Texte fourni >>
:::::
Le 31 août se tenait à Paris le Comité Général de l’Union des Syndicats. Voyons un peu ce qui y fut dit. Mais avant d’aborder les harangues prononcées, il n’est pas inutile de dresser, en quelques mots, le tableau de la salle où il se tient, ce qui permettra au lecteur de réaliser plus facilement l’ambiance dans laquelle se déroula cette manifestation burlesquement théâtrale.
De suite en entrant on aperçoit au fond de la salle la tribune, flanquée d’un superbe drapeau tricolore. À droite et à gauche de celle-ci, de larges calicots sur lesquels on peut lire notamment : « Produire, c’est faire échec aux trusts. » À cela s’ajoutent des drapeaux rouges surmontés de la faucille et du marteau. Ce drapeau tricolore, ces drapeaux rouges surmontés de l’emblème soviétique, cet appel à la production résument en des formules ramassées et saisissantes tout ce que les orateurs vont dire, — à l’exception de Sréhour qui demeure « confédéral » bon teint et fait preuve de courage.
:::::
Matériel fourni >>
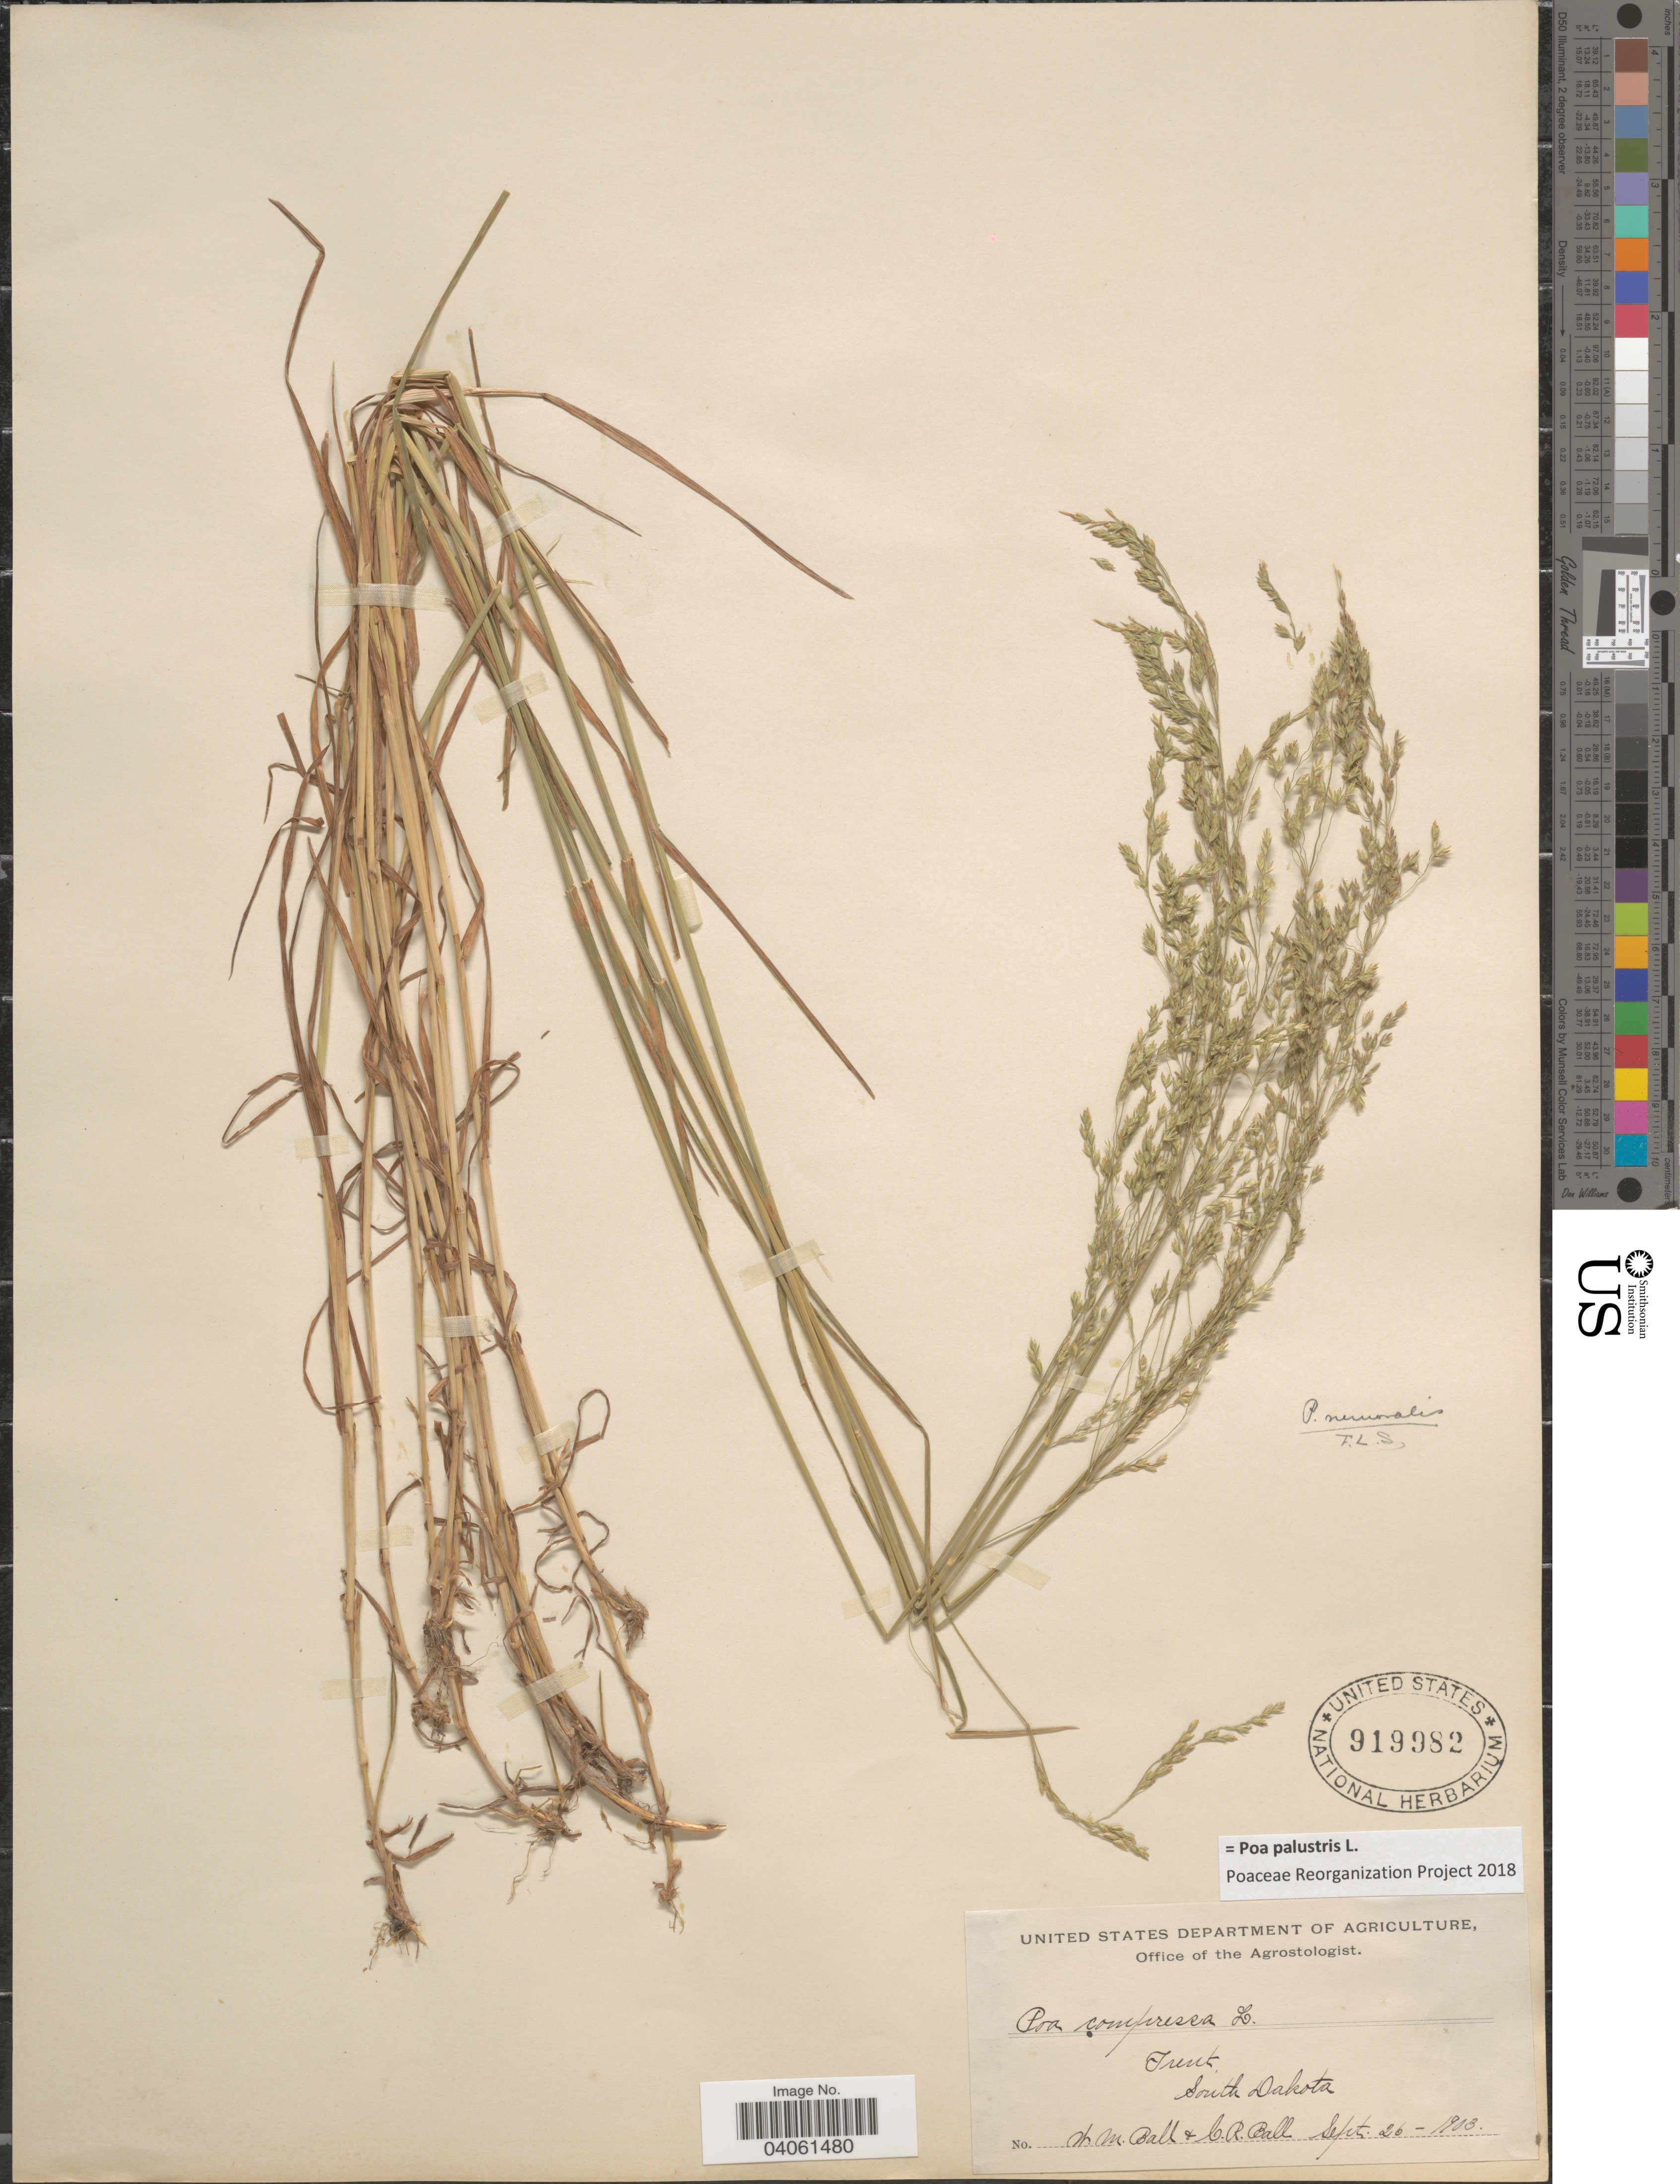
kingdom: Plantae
:::::
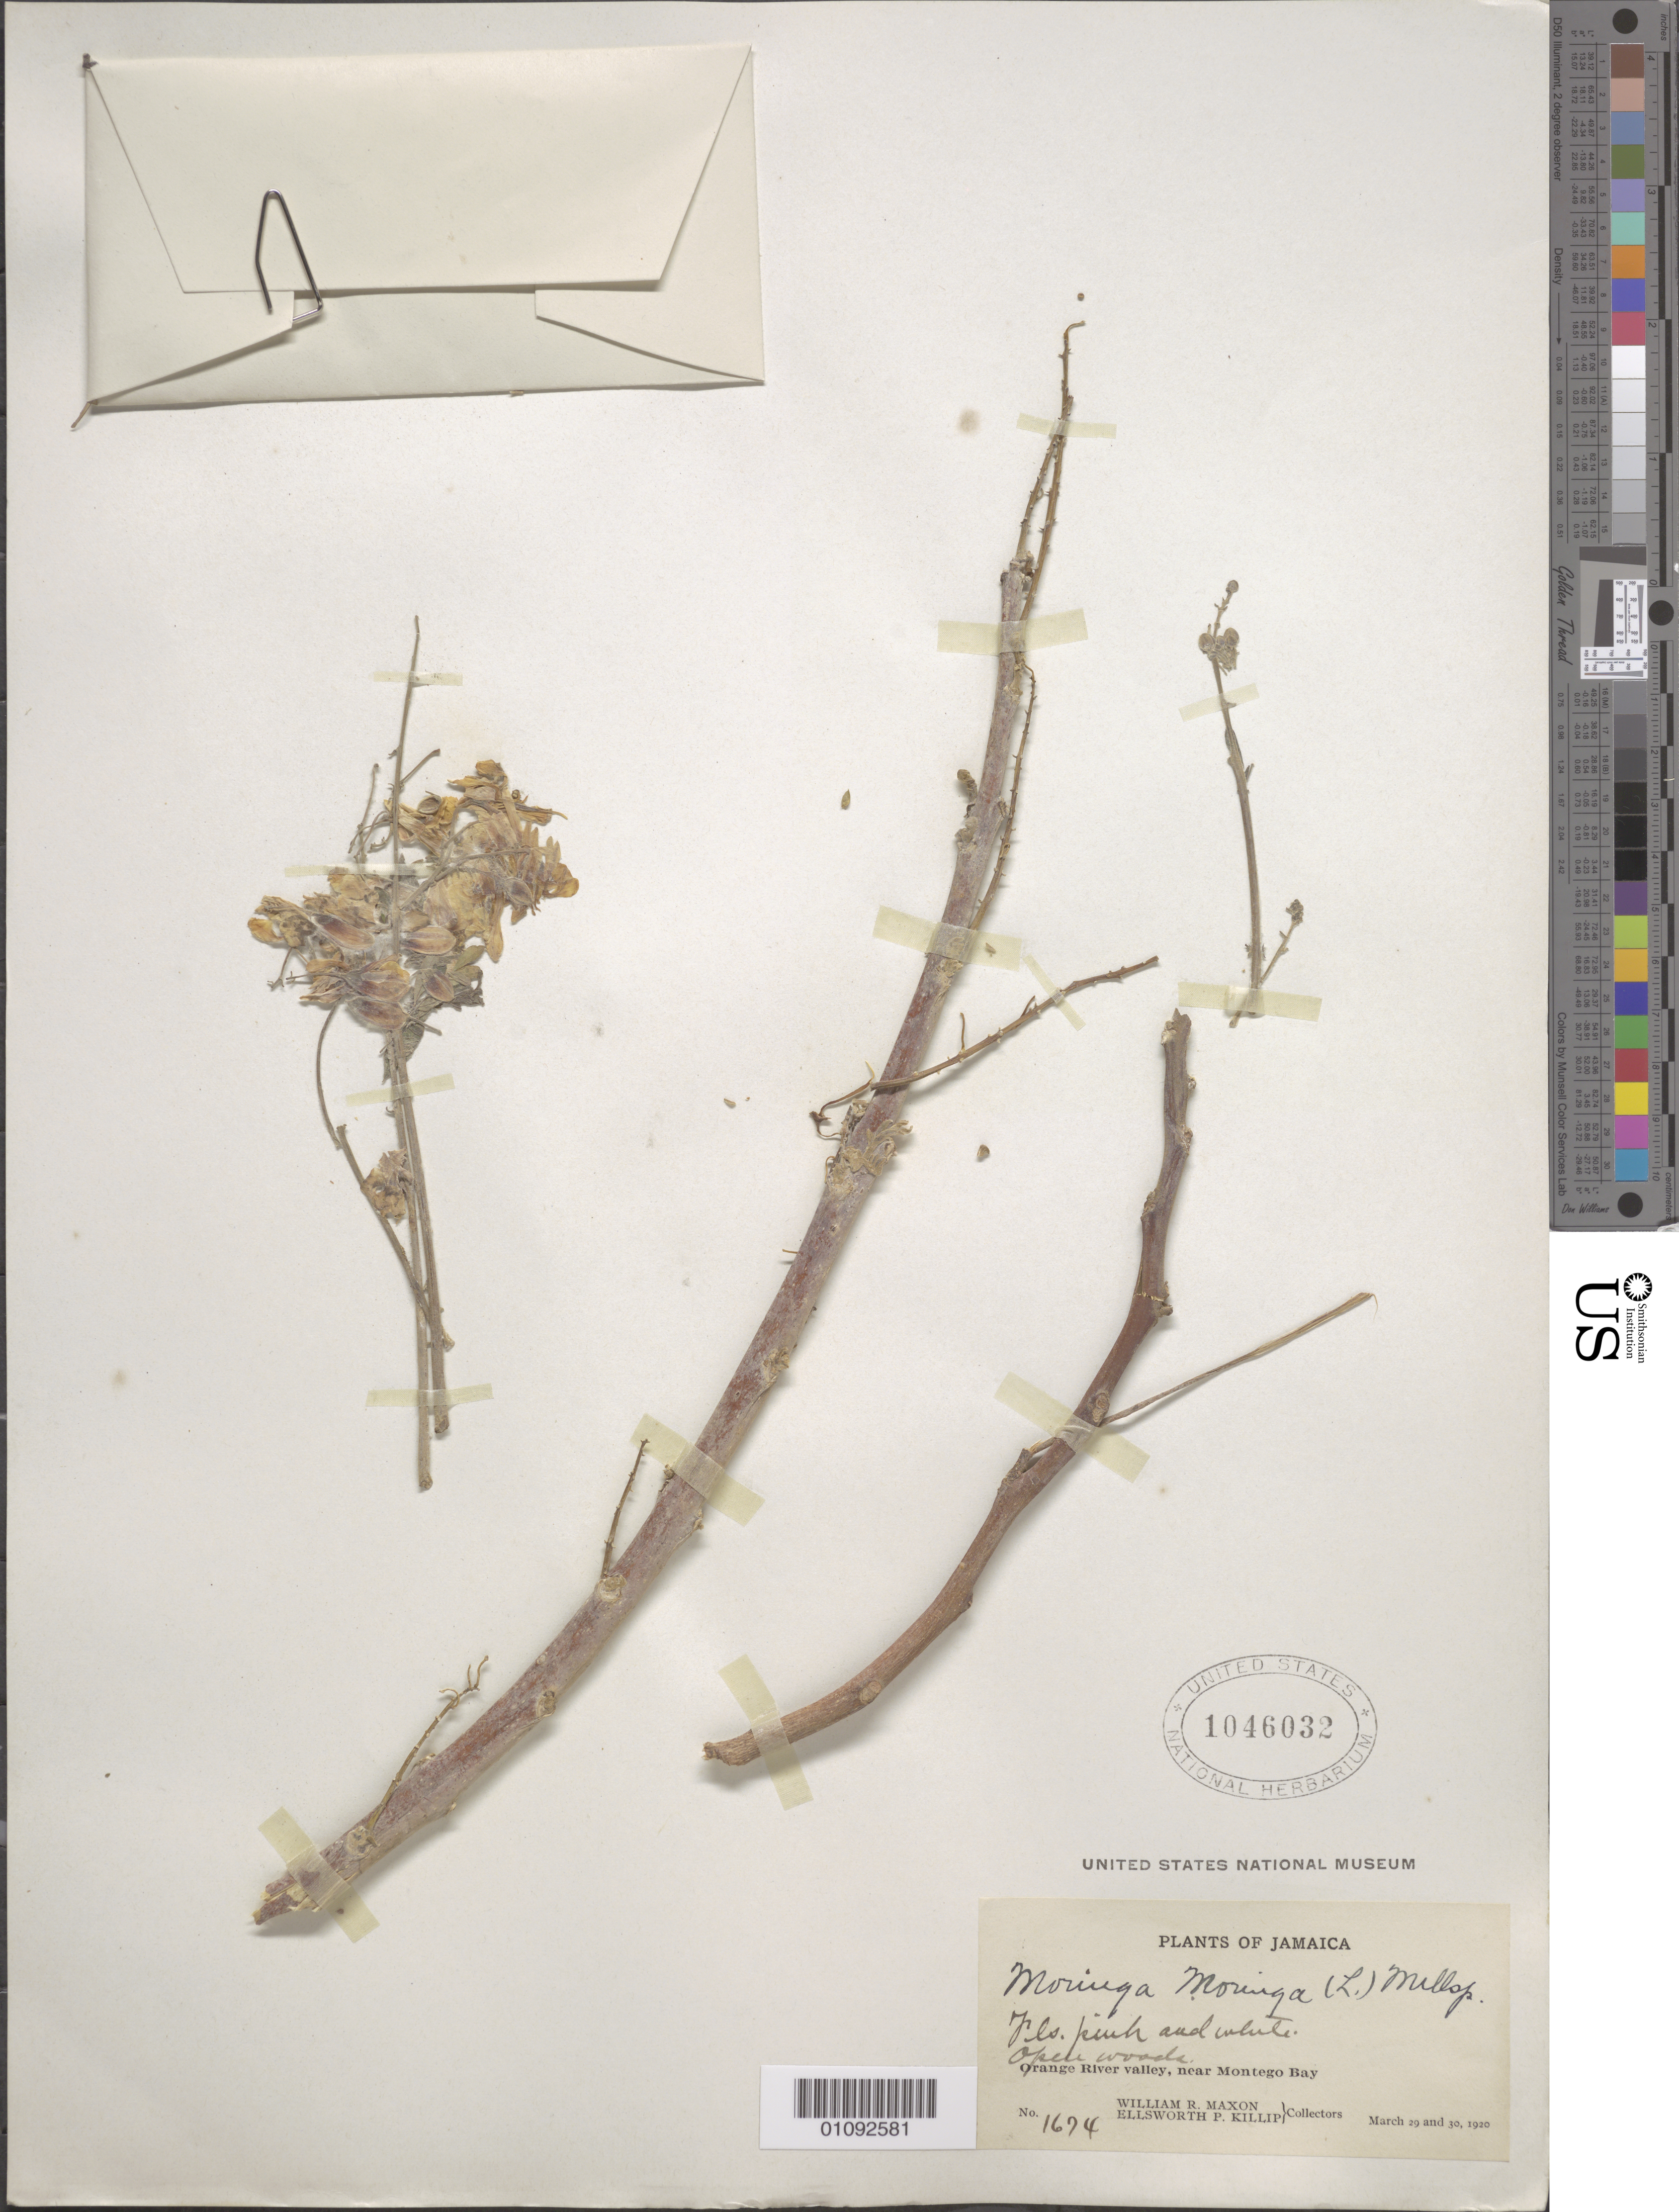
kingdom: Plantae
:::::
Consigne 1 >>
Recopiez le passage du texte fourni qui commence par « Le 31 août se » et se poursuit jusqu'à « manifestation burlesquement théâtrale. ».
Consigne 2 >>
D'après le texte sur le Comité Général de l'Union des Syndicats, quelles sont les trois choses qui résument tout ce que les orateurs vont dire ?
Les items fournis ne servent à rien ici.

Corrigé complet 1 >>
Le 31 août se tenait à Paris le Comité Général de l’Union des Syndicats. Voyons un peu ce qui y fut dit. Mais avant d’aborder les harangues prononcées, il n’est pas inutile de dresser, en quelques mots, le tableau de la salle où il se tient, ce qui permettra au lecteur de réaliser plus facilement l’ambiance dans laquelle se déroula cette manifestation burlesquement théâtrale.

Corrigé complet 2 >>
- ce drapeau tricolore
- ces drapeaux rouges surmontés de l'emblème soviétique
- cet appel à la production